See Four Corners last night? You know, the program that everyone’s been talking about for weeks, hinting at how nervous Labor insiders were at the idea that The Comeback Kid [insert question mark here] would fuel leadership speculation. Yeah, well, apart from being a highlights reel of 2010 (with a couple of awkward insights like the fact Hillary Clinton seemed to know about the spill before the press gallery did), there was nothing in it.
Just a little bit more fodder for Julia Gillard’s failure of character: you know she can’t be trusted, because there was a speech kicking around two weeks before Kevin Rudd was knifed, and she wouldn’t say if she knew about it.
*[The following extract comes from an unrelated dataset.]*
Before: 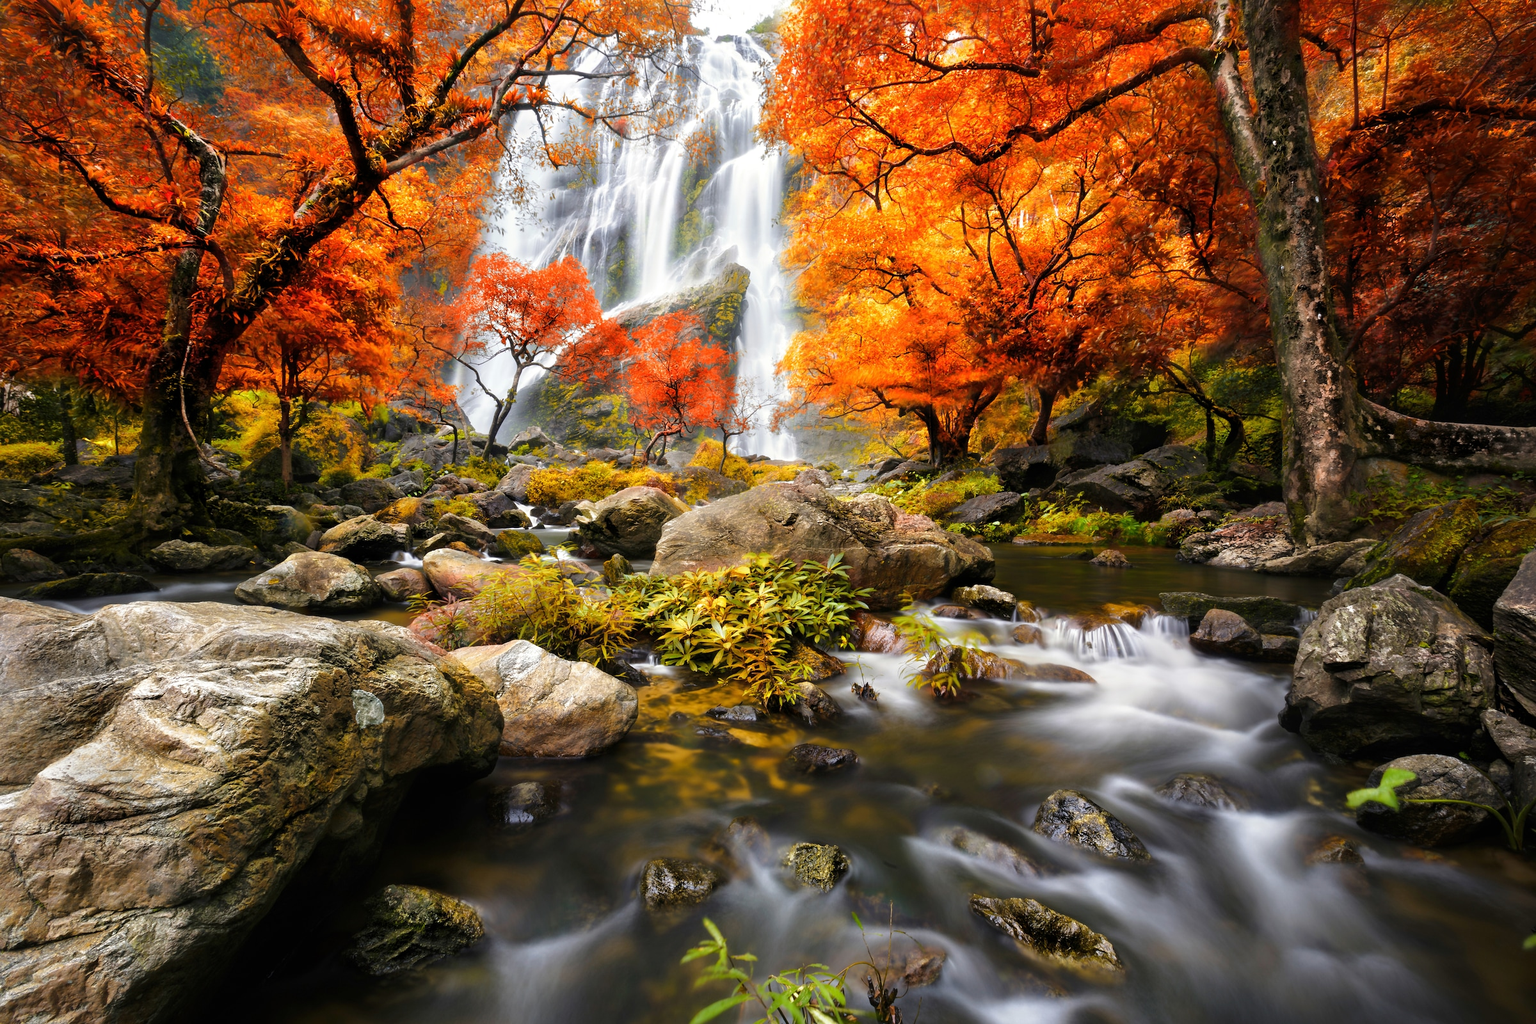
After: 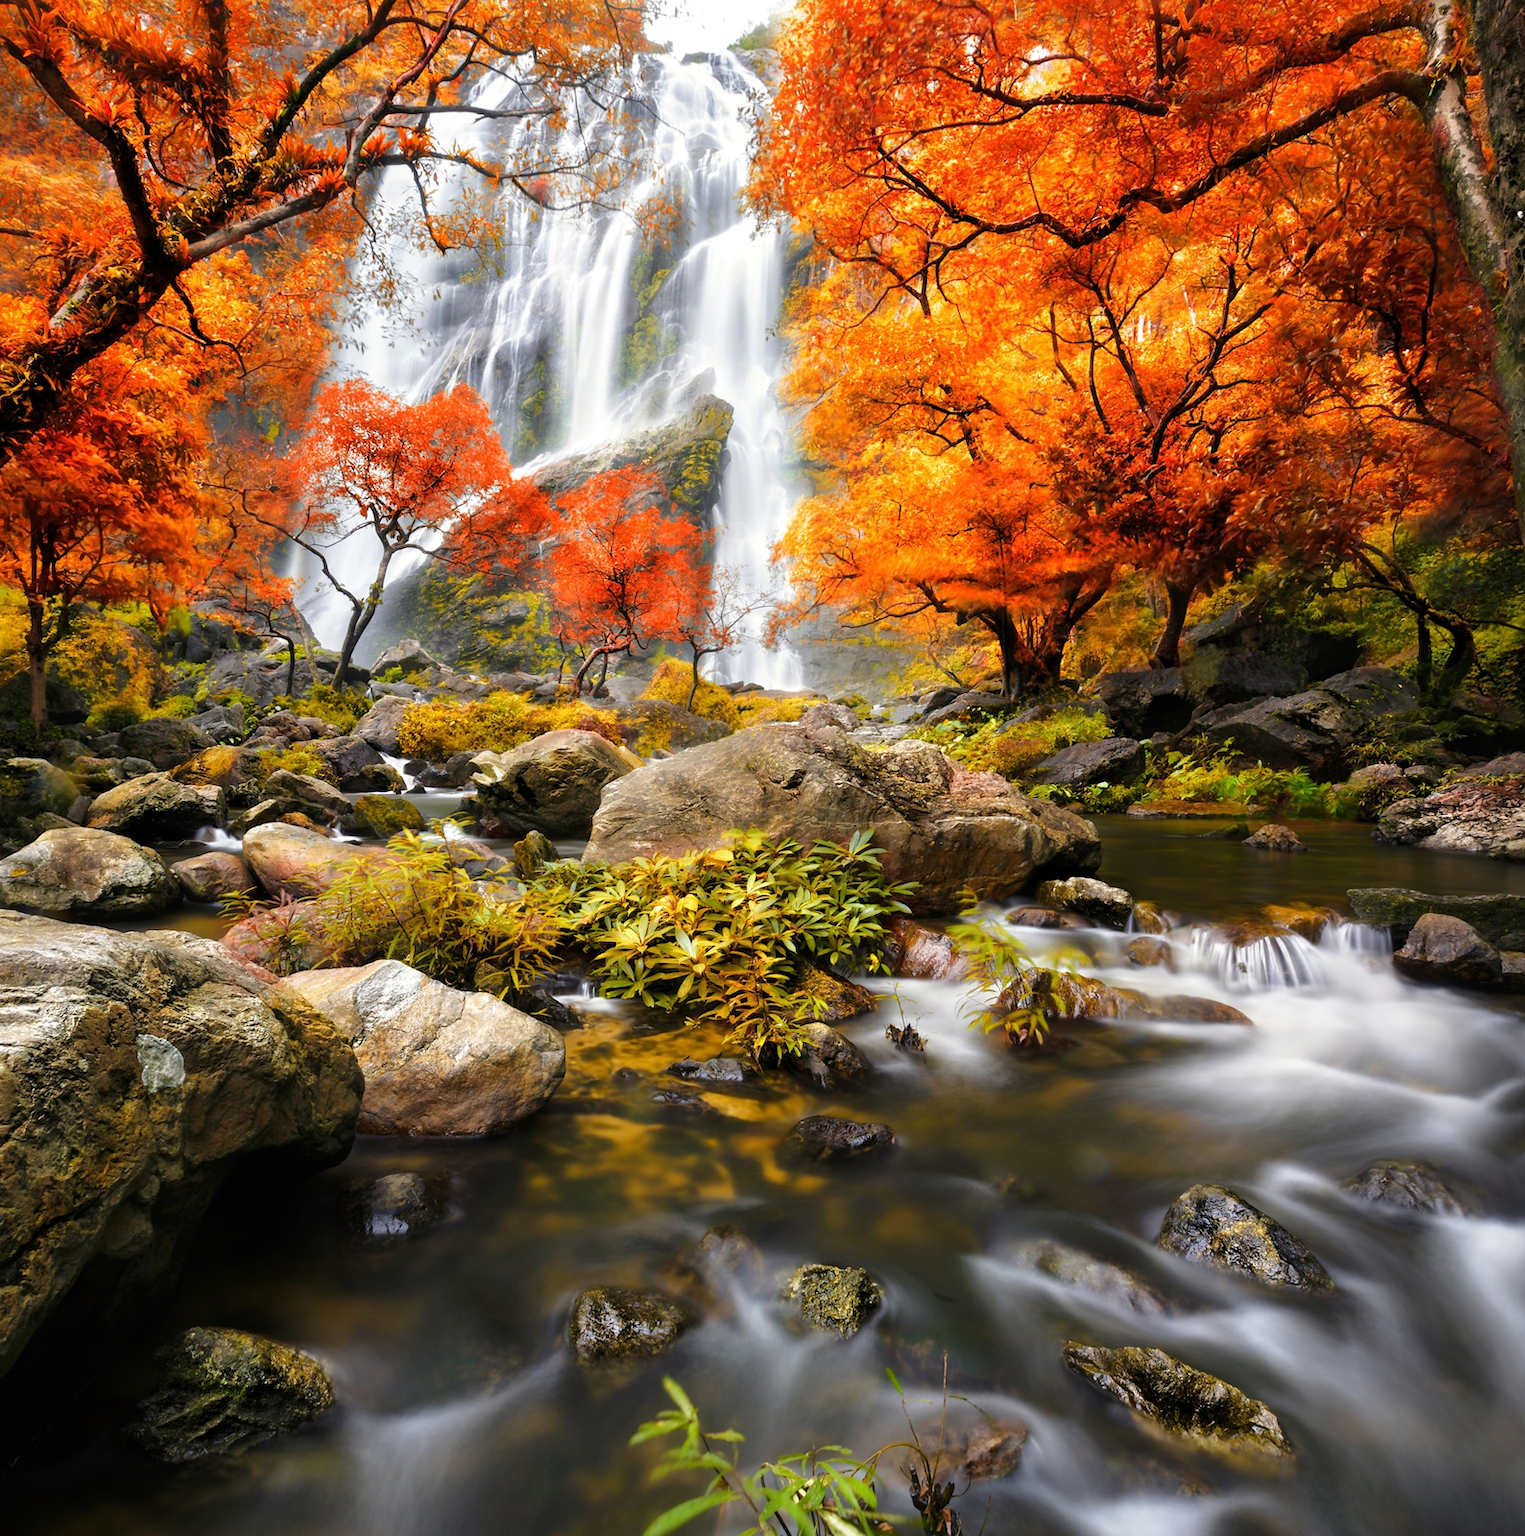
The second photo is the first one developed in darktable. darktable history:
crop: left 17.009%, right 16.752%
It was, as Bernard Keane writes today, a great example of how “the whole of federal politics appears to be in a sub-atomic realm, unrelated to any external truth”.
It’s up there with Christopher Pyne’s assertion that the so-called Tent Embassy “cover-up” is on par with — actually, worse than — Nixon’s Watergate cover up. As Keane writes: “… to watch question time yesterday without being conscious of just how separated political life has become, especially when it is dominated by two leaders who are so profoundly disliked by the electorate.”
You certainly wouldn’t have liked the Prime Minister any more watching the ABC last night. Why she took the bait — and ruined any chance to rise above it just this once — is beyond us.